- [What you should do]: The entries that follow should be reproduced exactly, with no images carried over.
** Raw data follows **
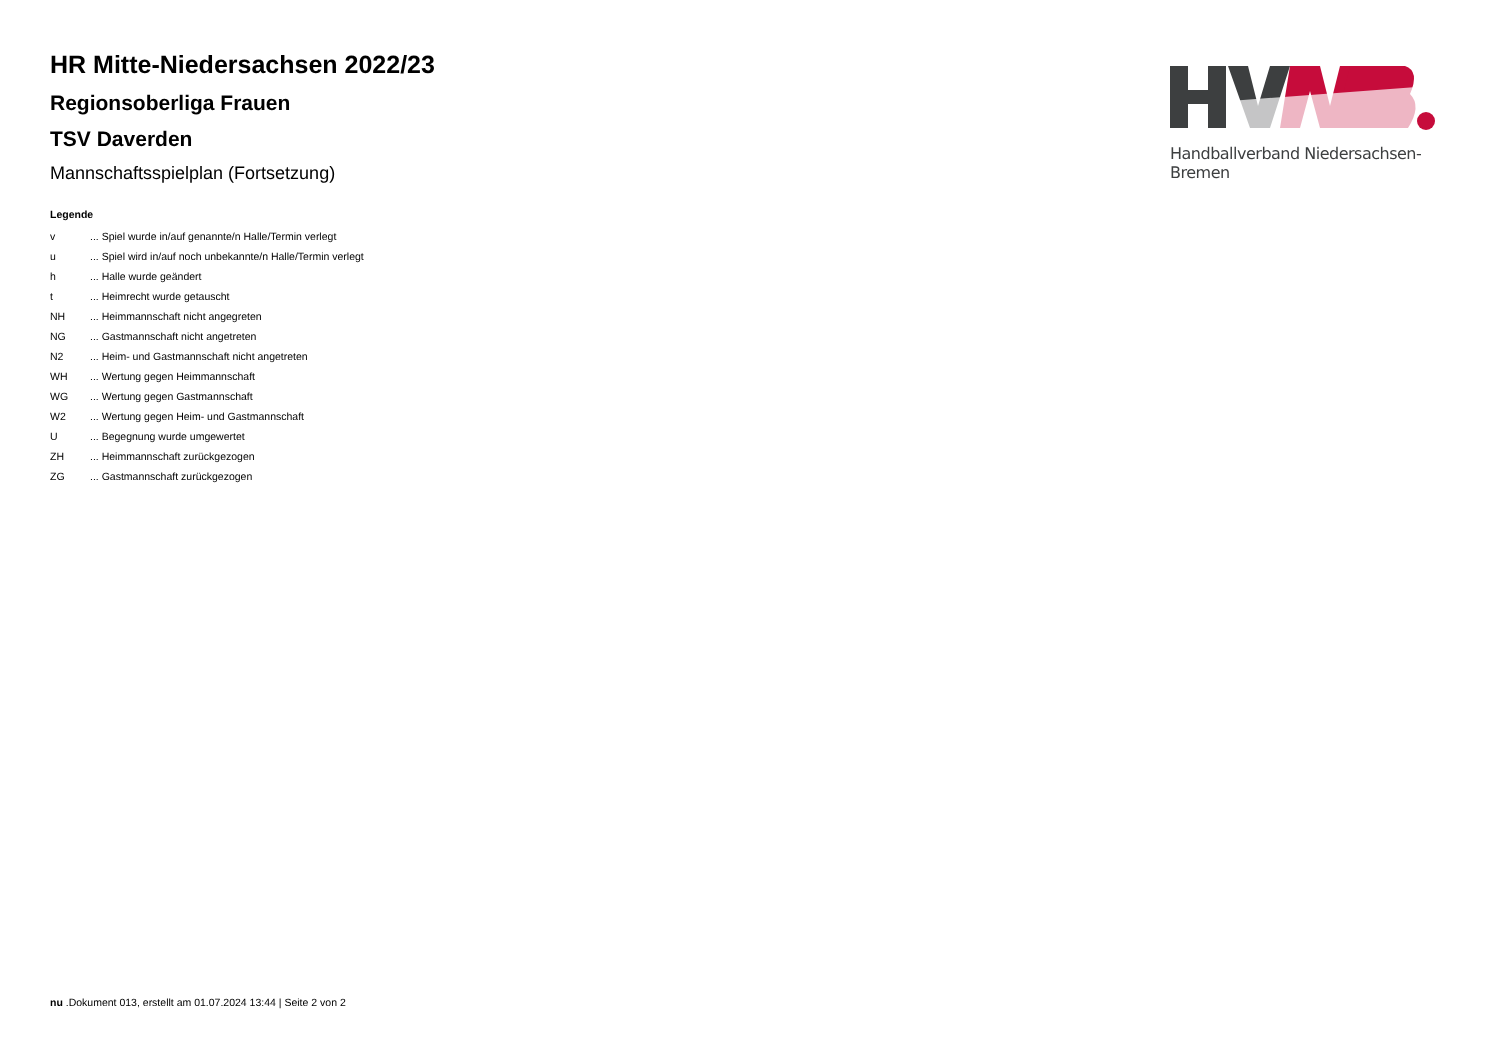HR Mitte-Niedersachsen 2022/23
Regionsoberliga Frauen
TSV Daverden
Mannschaftsspielplan (Fortsetzung)
Legende
| v | ... Spiel wurde in/auf genannte/n Halle/Termin verlegt |
| u | ... Spiel wird in/auf noch unbekannte/n Halle/Termin verlegt |
| h | ... Halle wurde geändert |
| t | ... Heimrecht wurde getauscht |
| NH | ... Heimmannschaft nicht angegreten |
| NG | ... Gastmannschaft nicht angetreten |
| N2 | ... Heim- und Gastmannschaft nicht angetreten |
| WH | ... Wertung gegen Heimmannschaft |
| WG | ... Wertung gegen Gastmannschaft |
| W2 | ... Wertung gegen Heim- und Gastmannschaft |
| U | ... Begegnung wurde umgewertet |
| ZH | ... Heimmannschaft zurückgezogen |
| ZG | ... Gastmannschaft zurückgezogen |
Handballverband Niedersachsen-Bremen
nu .Dokument 013, erstellt am 01.07.2024 13:44 | Seite 2 von 2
** End of Raw data **
- [Completed exercise]:
HR Mitte-Niedersachsen 2022/23
Regionsoberliga Frauen
TSV Daverden
Mannschaftsspielplan (Fortsetzung)
Legende
| v | ... Spiel wurde in/auf genannte/n Halle/Termin verlegt |
| u | ... Spiel wird in/auf noch unbekannte/n Halle/Termin verlegt |
| h | ... Halle wurde geändert |
| t | ... Heimrecht wurde getauscht |
| NH | ... Heimmannschaft nicht angegreten |
| NG | ... Gastmannschaft nicht angetreten |
| N2 | ... Heim- und Gastmannschaft nicht angetreten |
| WH | ... Wertung gegen Heimmannschaft |
| WG | ... Wertung gegen Gastmannschaft |
| W2 | ... Wertung gegen Heim- und Gastmannschaft |
| U | ... Begegnung wurde umgewertet |
| ZH | ... Heimmannschaft zurückgezogen |
| ZG | ... Gastmannschaft zurückgezogen |
Handballverband Niedersachsen-Bremen
nu .Dokument 013, erstellt am 01.07.2024 13:44 | Seite 2 von 2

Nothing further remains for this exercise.